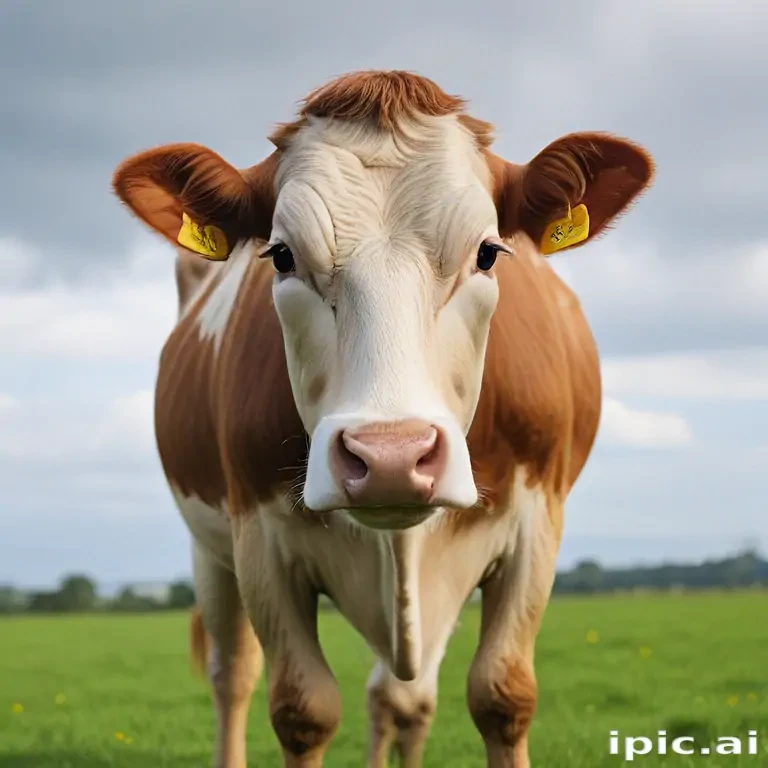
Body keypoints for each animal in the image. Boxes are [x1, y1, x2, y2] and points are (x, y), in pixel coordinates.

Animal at [112, 70, 653, 768]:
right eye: (281, 256)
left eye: (488, 253)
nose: (391, 457)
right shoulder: (259, 537)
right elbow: (303, 709)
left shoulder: (537, 523)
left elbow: (502, 695)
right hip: (211, 551)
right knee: (232, 674)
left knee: (398, 697)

= = =

*Work to be completed*
Your task is to reproduce the entries above word for word, from the first line through the line with "right hip: (211, 551)", and please leave out any pictures.

*Answer box*
Body keypoints for each animal in the image. Boxes are [x1, y1, x2, y2] and points are (x, y), in pixel coordinates.

Animal at [112, 70, 653, 768]:
right eye: (281, 256)
left eye: (488, 253)
nose: (391, 457)
right shoulder: (259, 537)
right elbow: (303, 709)
left shoulder: (537, 523)
left elbow: (502, 695)
right hip: (211, 551)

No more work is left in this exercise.